Green in a Bottle

10/1/2007

Ioriginally planned to write this column about the merits and drawbacks of the U.S. Green Building Council’s LEED-certification program. It seemed a perfect fit considering that several of the retailers featured in this special issue are pursuing LEED certification.

But as I was putting the story together, news came of the passing of Anita Roddick, the 64-year-old founder of The Body Shop. If ever a retailer deserved tribute in an issue devoted to sustainability, it is Roddick. The LEED article will have to wait.

I can still recall the first time I walked into a Body Shop. I was visiting friends in London who couldn’t wait to take me to this new store that sold only natural cosmetics. I wasn’t quite sure what that meant, but I was game to find out. The small shop seemed vaguely exotic, with its green hues, “no animal testing” signs and heady aromas. The product seemed exotic, too. Even the bottles were different—they were refillable.

I became a Body Shop devotee on the spot, stocking up on such favorites as brazil-nut conditioner and musk bath-pearls whenever I visited the U.K. When it opened in America in the late ’80s, I was thrilled.

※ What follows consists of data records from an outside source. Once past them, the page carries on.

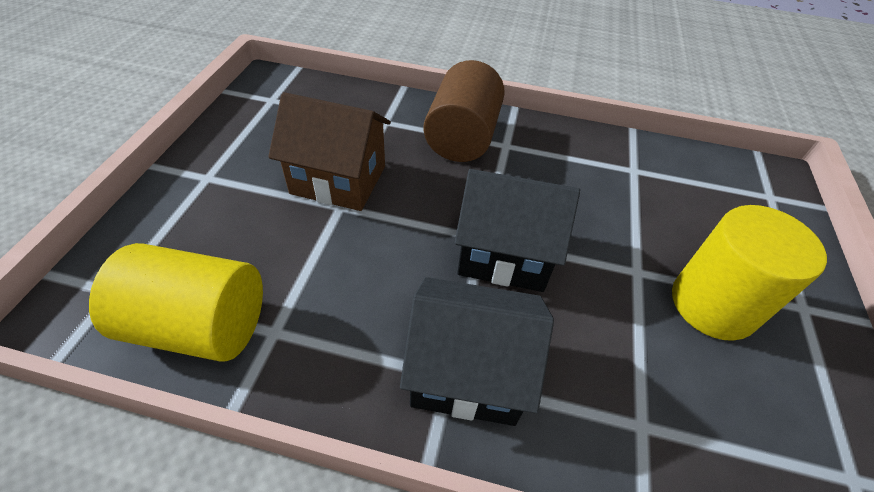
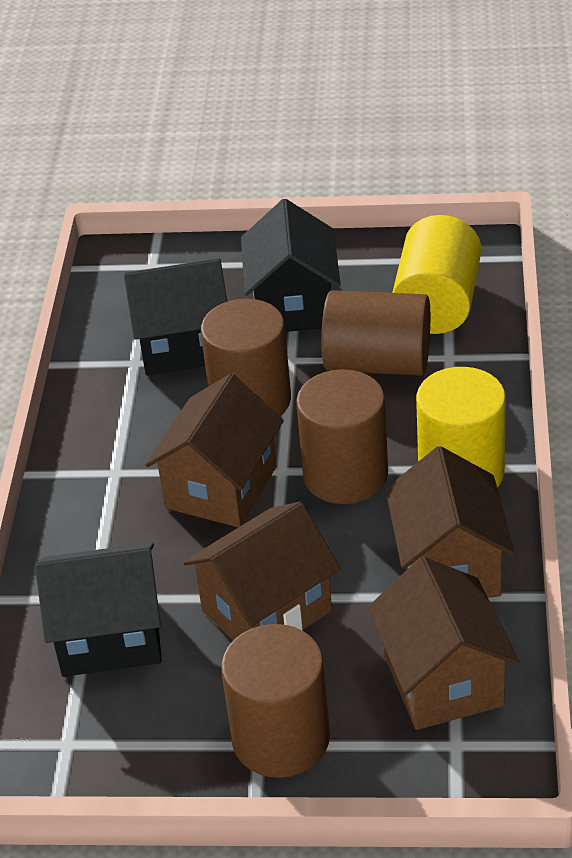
black house: [400,277,554,426] [455,169,580,292] = 2 -> [35,542,162,677] [124,258,227,376] [241,199,341,332] = 3
brown cylinder: [423,60,505,162] = 1 -> [201,299,291,416] [221,624,330,778] [296,369,388,504] [321,290,430,376] = 4
brown house: [268,92,391,211] = 1 -> [145,374,284,527] [183,502,341,640] [368,556,519,730] [385,446,515,598] = 4

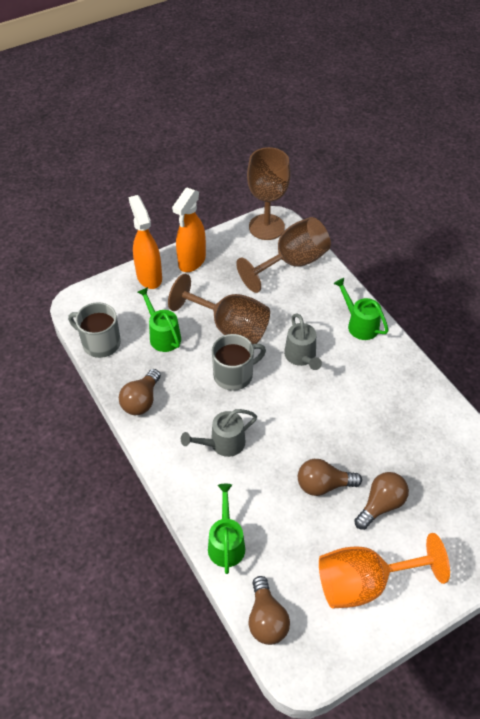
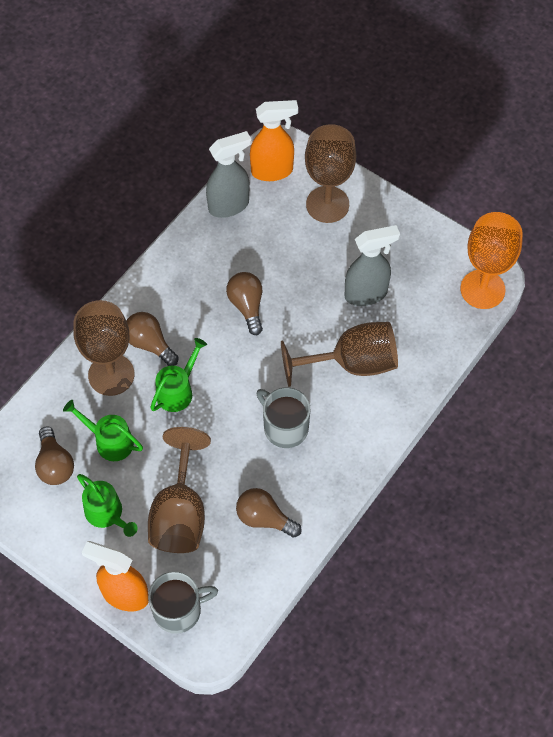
brown goblet: [168,274,270,344] [236,217,331,293] [247,147,291,240] = 3 -> [73,300,135,396] [148,427,211,553] [281,322,398,387] [305,124,356,223] = 4
grey spray bottle: none = 0 -> [206,131,251,218] [345,225,400,306] = 2
grey watering can: [181,409,257,457] [284,313,322,370] = 2 -> none = 0

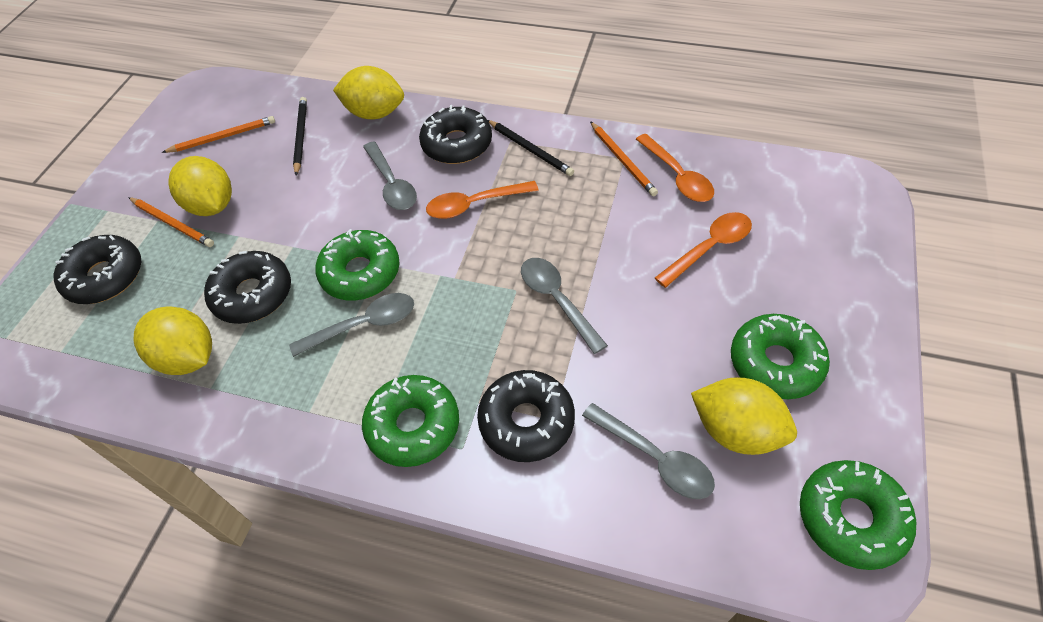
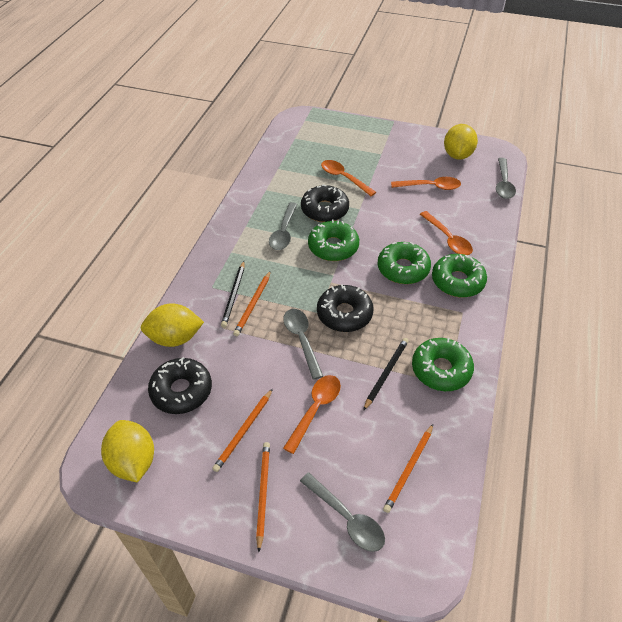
black donut: [54,235,141,304] [204,251,291,324] [419,105,492,164] [477,370,575,462] = 4 -> [148,357,212,414] [301,184,349,222] [317,284,374,332] = 3
orange pencil: [128,197,214,247] [162,116,275,153] [590,121,658,196] = 3 -> [212,389,273,472] [233,271,271,336] [256,442,270,552] [383,424,433,513] = 4
orange spoon: [426,181,539,219] [636,134,714,202] [655,212,752,288] = 3 -> [283,375,341,454] [321,160,376,196] [391,177,461,190] [420,211,473,255] = 4
yellow lemon: [134,306,212,375] [168,156,232,216] [333,66,404,119] [691,377,797,455] = 4 -> [101,420,154,483] [141,303,204,347] [444,124,478,160] = 3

But as it does with so many things, success bred imitators. Other manufacturers and retailers, some with far deeper pockets and more business savvy than Roddick, hopped on board the non-animal-tested, all-natural bandwagon. The category lost its uniqueness, but due to Roddick’s pioneering efforts, found a much larger audience.

As much as Roddick is to be credited with bringing natural beauty products to the mainstream, she also deserves credit for a far greater achievement: popularizing the idea that a business could be both ethical and successful. Outspoken and flamboyant, Roddick was a dedicated environmentalist long before most people took up the cause. She sought to lessen the impact that her business had on the planet decades before other retailers even considered the notion.

Roddick blazed a trail with refillable bottles, biodegradable bags, recycling and campaigns against animal testing. Her passion for green issues and human rights was palpable. It was through Body Shop promotions that many people first heard about Friends of the Earth, Greenpeace and Amnesty International. Long before the Fairtrade movement, Body Shop declared that the ingredients in its products were sourced directly from growers rather than commodity brokers. Throughout her career, Roddick advised other businesses on sustainable development.

In 2006, Roddick and her husband Gordon sold The Body Shop to L’Oreal for about $1.14 billion. Although the couple had stepped down from managing the company in 2002, they remained as nonexecutive directors and reportedly made about $237 million from the deal.

Environmentalists and activists criticized the sale as a sell-out (among other things, L’Oreal does not ban animal testing). But Roddick believed she could have a positive impact on the way the company carried out business. As for the money from the deal, she planned to give it away to causes she held dear. At last count, she and her husband had set up three orphanages in Romania, an organic-farm cooperative in Nicaragua, a brazil-nut cooperative in Brazil and numerous health projects in India, to name a few initiatives.

Roddick was never shy about espousing the causes she believed in, particularly when it came to saving the planet. She put up signs in store windows, and on shopping bags. Sure, she probably turned off some customers, but I like to think she inspired a lot more. Ultimately, her credo was a simple one: Businesses have the power to do good. Roddick lived it to the hilt.